Ensuring your site is fully crawlable can help you earn more revenue from your content. In order to make sure you have optimized your site for crawling, consider all of the following issues that might affect how crawlable you are.
Grant Google’s crawlers access in robots.txt
To ensure we can crawl your sites, make sure you’ve given access to Google’s crawlers.
If you’ve modified your site’s
robots.txt file to disallow the Ad Manager crawler from indexing your pages, then we are not able serve Google ads on these pages. Update your
robots.txt file to grant our crawler access to your pages.
Remove the following two lines of text from your
This change allows our crawler to index the content of your site and provide you with Google ads.
Any changes you make to your robots.txt file may not be reflected in our index until our crawlers attempt to visit your site again.
Providing access to any content behind a login
If you have content behind a login, ensure you’ve setup a crawler login.
If you have not provided our crawlers a login, then it’s possible that our crawlers are being redirected to a login page, which could result in a “No Content” policy violation. It's also possible that our crawlers receive a 401 (Unauthorized) or 407 (Proxy Authentication Required) error, and thus cannot crawl the content.
Page Not Found
If the URL sent to Google points to a page that does not exist (or no longer exists) on a site, or results in a 404 error ("Not Found"), Google's crawlers will not successfully crawl any content.
If you are overriding the page URL in ad tags, Google’s crawlers may not be able to fetch the content of the page that is requesting an ad, especially if the overwritten page URL is malformed.
Generally speaking, the page URL you send to Google in your ad request should match the actual URL of the page you are monetizing, to ensure the right contextual information is being acted on by Google.
If the nameservers for your domain or subdomain are not properly directing our crawlers to your content, or have any restrictions on where requests can come from, then our crawlers may not be able to find your content.
Broken or duplicative redirects
If your site has redirects, there is a risk that our crawler could have issues following through them. For example, if there are many redirects, and intermediate redirects fail, or if important parameters such as cookies get dropped during redirection, it could decrease the quality of crawling.
Consider minimizing the use of redirects on pages with ad code, and ensuring they are implemented properly.
Sometimes when Google’s crawlers try to access site content, the website’s servers are unable to respond in time. This can happen because the servers are down, slow or get overloaded by requests.
We recommend that you ensure your site is hosted on a reliable server or by a reliable service provider.
Geographical, network or IP restrictions
Some sites may put in place restrictions that limit the geographies or IP ranges that can access their content, or having their content behind restricted networks or IP ranges (for example, 127.0.0.1).
If these restrictions prevent Google’s crawlers from reaching all your pages please consider removing these restrictions, or making your content publicly accessible, to allow your URLs to be crawled.
Freshly published content
When you publish a new page, you may make ad requests before Google’s crawlers have gotten a chance to crawl the content.
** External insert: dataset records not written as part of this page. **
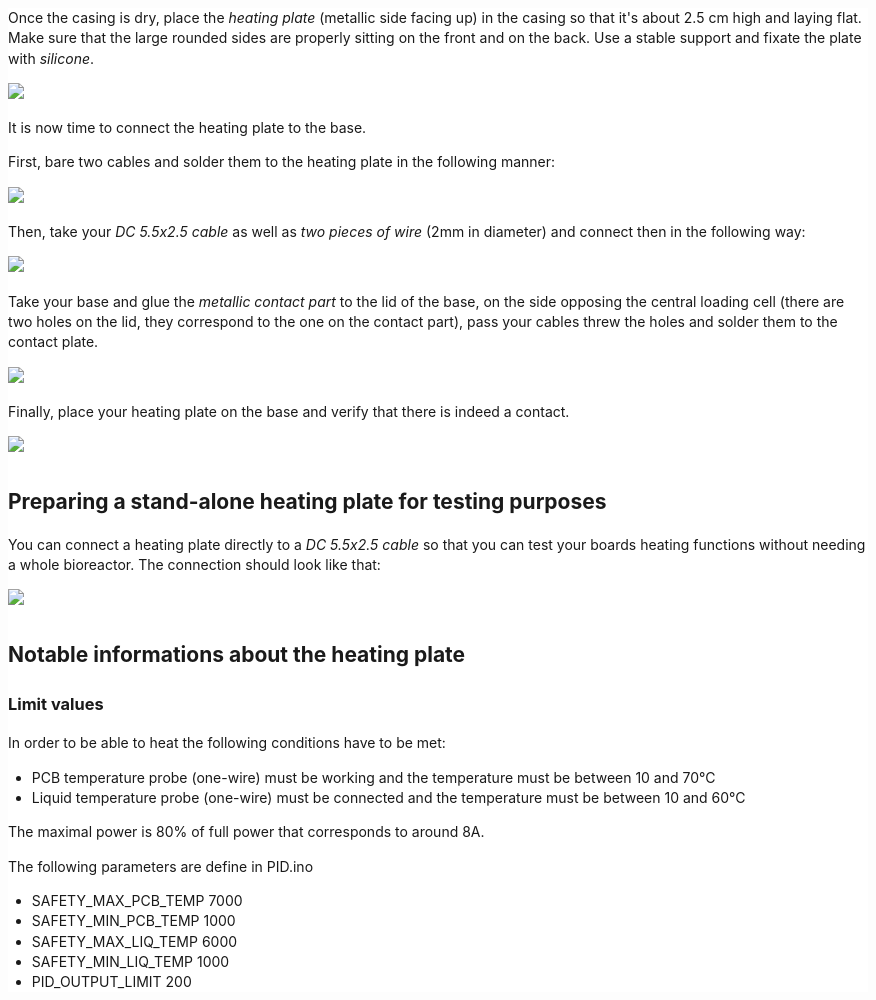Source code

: Once the casing is dry, place the *heating plate* (metallic side facing up) in the casing so that it's about 2.5 cm high and laying flat. Make sure that the large rounded sides are properly sitting on the front and on the back. Use a stable support and fixate the plate with *silicone*.

<img src="pid2.jpg" width="500">

It is now time to connect the heating plate to the base.

First, bare two cables and solder them to the heating plate in the following manner:

<img src="pid3.jpg" width="500">

Then, take your *DC 5.5x2.5 cable* as well as *two pieces of wire* (2mm in diameter) and connect then in the following way:

<img src="pid4.jpg" width="500">

Take your base and glue the *metallic contact part* to the lid of the base, on the side opposing the central loading cell (there are two holes on the lid, they correspond to the one on the contact part), pass your cables threw the holes and solder them to the contact plate.

<img src="pid5.jpg" width="500">

Finally, place your heating plate on the base and verify that there is indeed a contact.

<img src="pid6.jpg" width="500">

## Preparing a stand-alone heating plate for testing purposes

You can connect a heating plate directly to a *DC 5.5x2.5 cable* so that you can test your boards heating functions without needing a whole bioreactor. The connection should look like that:

<img src="connection.jpg" width="500">

## Notable informations about the heating plate

### Limit values

In order to be able to heat the following conditions have to be met:

* PCB temperature probe (one-wire) must be working and the temperature must be between 10 and 70°C
* Liquid temperature probe (one-wire) must be connected and the temperature must be between 10 and 60°C

The maximal power is 80% of full power that corresponds to around 8A. 

The following parameters are define in PID.ino

* SAFETY_MAX_PCB_TEMP 7000
* SAFETY_MIN_PCB_TEMP 1000
* SAFETY_MAX_LIQ_TEMP 6000
* SAFETY_MIN_LIQ_TEMP 1000
* PID_OUTPUT_LIMIT    200 

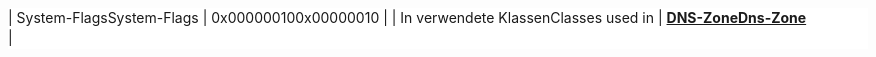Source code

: | <span data-ttu-id="0d89a-263">System-Flags</span><span class="sxs-lookup"><span data-stu-id="0d89a-263">System-Flags</span></span>           | <span data-ttu-id="0d89a-264">0x00000010</span><span class="sxs-lookup"><span data-stu-id="0d89a-264">0x00000010</span></span>                               |
| <span data-ttu-id="0d89a-265">In verwendete Klassen</span><span class="sxs-lookup"><span data-stu-id="0d89a-265">Classes used in</span></span>        | [<span data-ttu-id="0d89a-266">**DNS-Zone**</span><span class="sxs-lookup"><span data-stu-id="0d89a-266">**Dns-Zone**</span></span>](c-dnszone.md)<br/> |



 

 





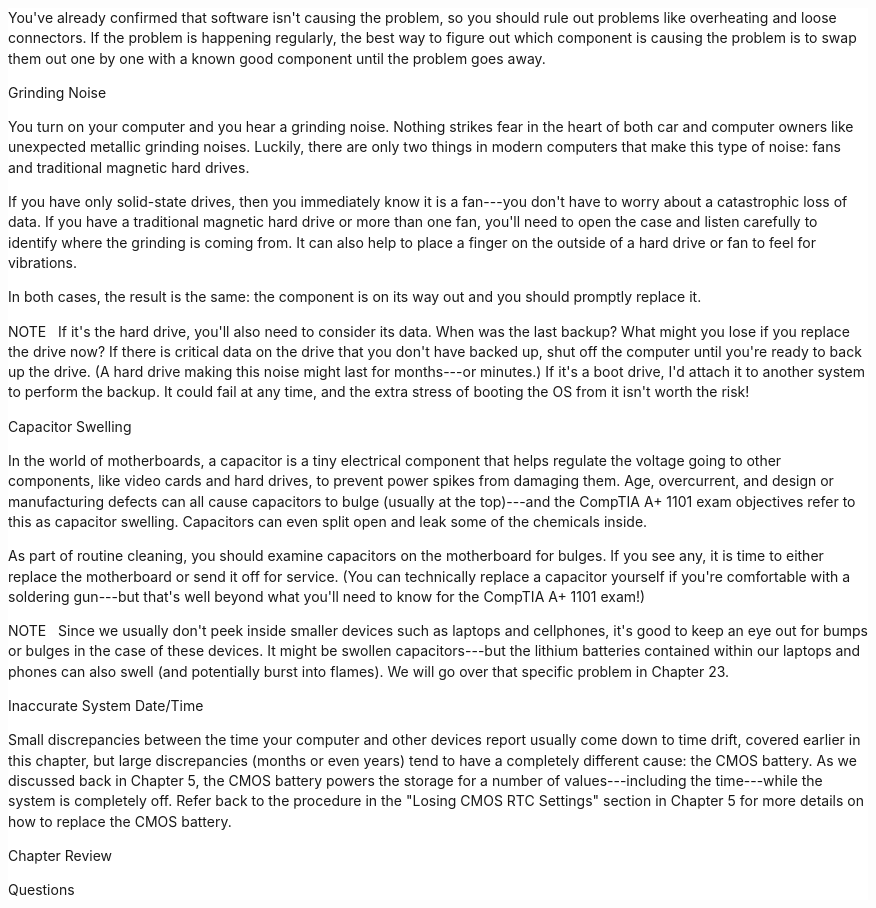 You've already confirmed that software isn't causing the problem, so you should rule out problems like overheating and loose connectors. If the problem is happening regularly, the best way to figure out which component is causing the problem is to swap them out one by one with a known good component until the problem goes away.

Grinding Noise

You turn on your computer and you hear a grinding noise. Nothing strikes fear in the heart of both car and computer owners like unexpected metallic grinding noises. Luckily, there are only two things in modern computers that make this type of noise: fans and traditional magnetic hard drives.

If you have only solid-state drives, then you immediately know it is a fan---you don't have to worry about a catastrophic loss of data. If you have a traditional magnetic hard drive or more than one fan, you'll need to open the case and listen carefully to identify where the grinding is coming from. It can also help to place a finger on the outside of a hard drive or fan to feel for vibrations.

In both cases, the result is the same: the component is on its way out and you should promptly replace it.

NOTE   If it's the hard drive, you'll also need to consider its data. When was the last backup? What might you lose if you replace the drive now? If there is critical data on the drive that you don't have backed up, shut off the computer until you're ready to back up the drive. (A hard drive making this noise might last for months---or minutes.) If it's a boot drive, I'd attach it to another system to perform the backup. It could fail at any time, and the extra stress of booting the OS from it isn't worth the risk!

Capacitor Swelling

In the world of motherboards, a capacitor is a tiny electrical component that helps regulate the voltage going to other components, like video cards and hard drives, to prevent power spikes from damaging them. Age, overcurrent, and design or manufacturing defects can all cause capacitors to bulge (usually at the top)---and the CompTIA A+ 1101 exam objectives refer to this as capacitor swelling. Capacitors can even split open and leak some of the chemicals inside.

As part of routine cleaning, you should examine capacitors on the motherboard for bulges. If you see any, it is time to either replace the motherboard or send it off for service. (You can technically replace a capacitor yourself if you're comfortable with a soldering gun---but that's well beyond what you'll need to know for the CompTIA A+ 1101 exam!)

NOTE   Since we usually don't peek inside smaller devices such as laptops and cellphones, it's good to keep an eye out for bumps or bulges in the case of these devices. It might be swollen capacitors---but the lithium batteries contained within our laptops and phones can also swell (and potentially burst into flames). We will go over that specific problem in Chapter 23.

Inaccurate System Date/Time

Small discrepancies between the time your computer and other devices report usually come down to time drift, covered earlier in this chapter, but large discrepancies (months or even years) tend to have a completely different cause: the CMOS battery. As we discussed back in Chapter 5, the CMOS battery powers the storage for a number of values---including the time---while the system is completely off. Refer back to the procedure in the "Losing CMOS RTC Settings" section in Chapter 5 for more details on how to replace the CMOS battery.

Chapter Review

Questions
For example, sites that post lots of new content include news sites, sites with user generated content, sites with large product inventories, weather sites, and more.
Usually after the ad request is made on a new URL, the content will get crawled within a few minutes. However, during these initial few minutes, because your content has not yet been crawled, you may experience low ad volume.
Personalized pages (using URL parameters or dynamically generated URL paths)
Some websites include extra parameters in their URLs that indicate the user who is logged in (for example, a SessionID), or other information that may be unique to each visit. When this happens, Google’s crawlers may treat the URL as a new page, even if the content is the same. This could result in a few minute lag time between the first ad request on the page and when the page gets crawled, as well as an increase in the crawler load on your servers.
Generally, if the content on a page does not change, consider removing the parameters from the URL and persisting that information another way. A simpler URL structure helps make your site easily crawlable.
Using POST data
If your site sends POST data along with urls (for example, passing form data via a POST request), it's possible that your site is rejecting requests that are not accompanied by POST data. Note that since Google’s crawlers will not provide any POST data, such a setup would prevent the crawlers from accessing your page.
If the page content is determined by the data the user inputs to the form, consider using a GET request.